| TASK TO COMPLETE |
Retype, unchanged, the lines of the records from the one containing "ATENCIÓN AL CLIENTE" through the last line.

--- EXTRACTED INFORMATION Enclosed Below ---

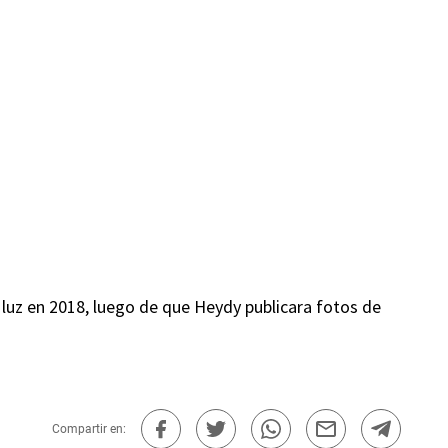
la luz en 2018, luego de que Heydy publicara fotos de
Compartir en:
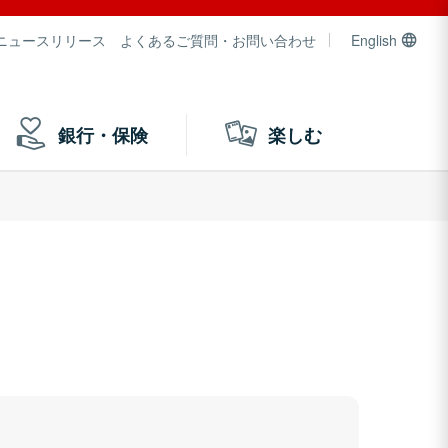
ニュースリリース
よくあるご質問・お問い合わせ
English
銀行・保険
楽しむ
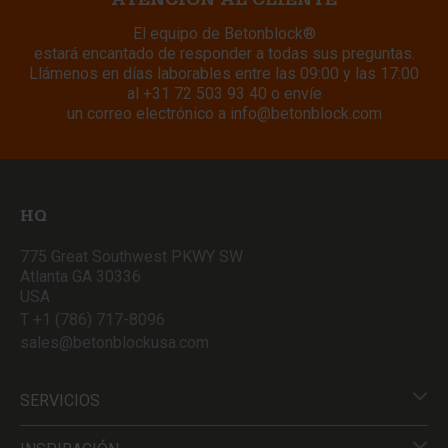
ATENCIÓN AL CLIENTE
El equipo de Betonblock®
estará encantado de responder a todas sus preguntas.
Llámenos en días laborables entre las 09:00 y las 17:00
al
+31 72 503 93 40
o envíe
un correo electrónico a
info@betonblock.com
HQ
775 Great Southwest PKWY SW
Atlanta GA 30336
USA
T +1 (786) 717-8096
sales@betonblockusa.com
SERVICIOS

--- End of Enclosed EXTRACTED INFORMATION ---

| THE ANSWER |
ATENCIÓN AL CLIENTE
El equipo de Betonblock®
estará encantado de responder a todas sus preguntas.
Llámenos en días laborables entre las 09:00 y las 17:00
al
+31 72 503 93 40
o envíe
un correo electrónico a
info@betonblock.com
HQ
775 Great Southwest PKWY SW
Atlanta GA 30336
USA
T +1 (786) 717-8096
sales@betonblockusa.com
SERVICIOS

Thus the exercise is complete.